Would you copy all lines in the data that contain the word "Amount"?

Excerpted data section start

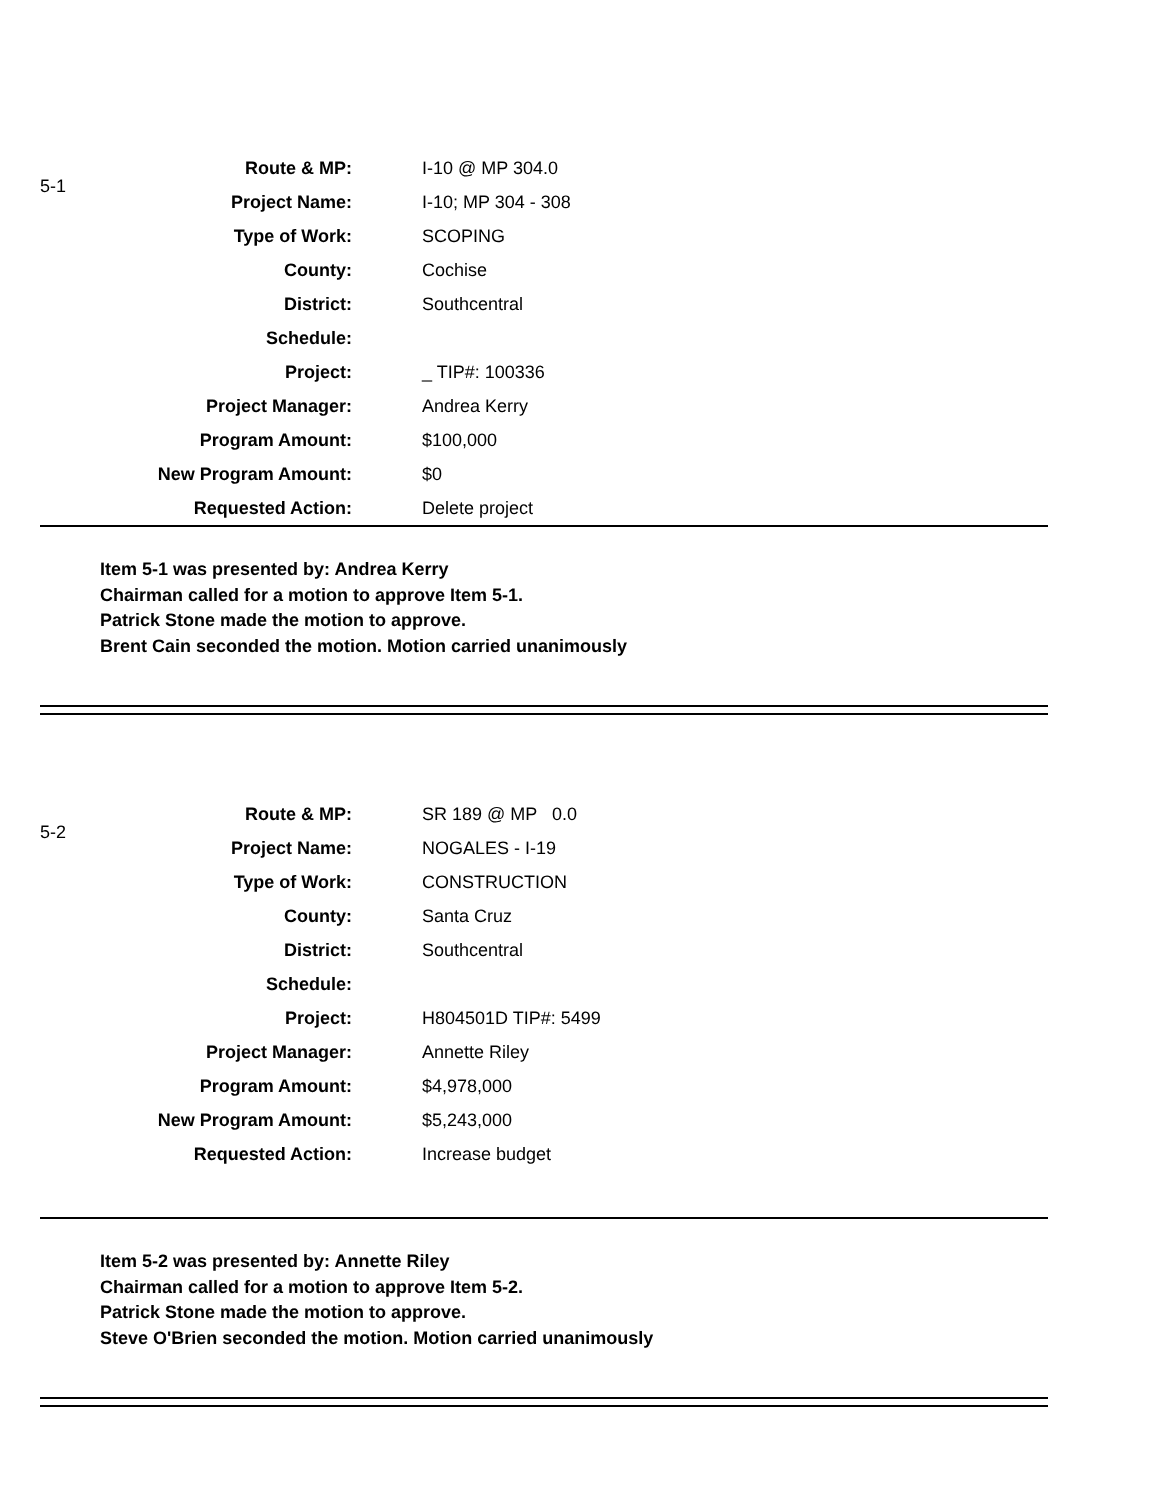5-1
| Route & MP: | I-10 @ MP 304.0 |
| Project Name: | I-10; MP 304 - 308 |
| Type of Work: | SCOPING |
| County: | Cochise |
| District: | Southcentral |
| Schedule: | |
| Project: | _ TIP#: 100336 |
| Project Manager: | Andrea Kerry |
| Program Amount: | $100,000 |
| New Program Amount: | $0 |
| Requested Action: | Delete project |
Item 5-1 was presented by: Andrea Kerry
Chairman called for a motion to approve Item 5-1.
Patrick Stone made the motion to approve.
Brent Cain seconded the motion. Motion carried unanimously
5-2
| Route & MP: | SR 189 @ MP 0.0 |
| Project Name: | NOGALES - I-19 |
| Type of Work: | CONSTRUCTION |
| County: | Santa Cruz |
| District: | Southcentral |
| Schedule: | |
| Project: | H804501D TIP#: 5499 |
| Project Manager: | Annette Riley |
| Program Amount: | $4,978,000 |
| New Program Amount: | $5,243,000 |
| Requested Action: | Increase budget |
Item 5-2 was presented by: Annette Riley
Chairman called for a motion to approve Item 5-2.
Patrick Stone made the motion to approve.
Steve O'Brien seconded the motion. Motion carried unanimously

Excerpted data section end

* [Task solution]:
| Program Amount: | $100,000 |
| New Program Amount: | $0 |
| Program Amount: | $4,978,000 |
| New Program Amount: | $5,243,000 |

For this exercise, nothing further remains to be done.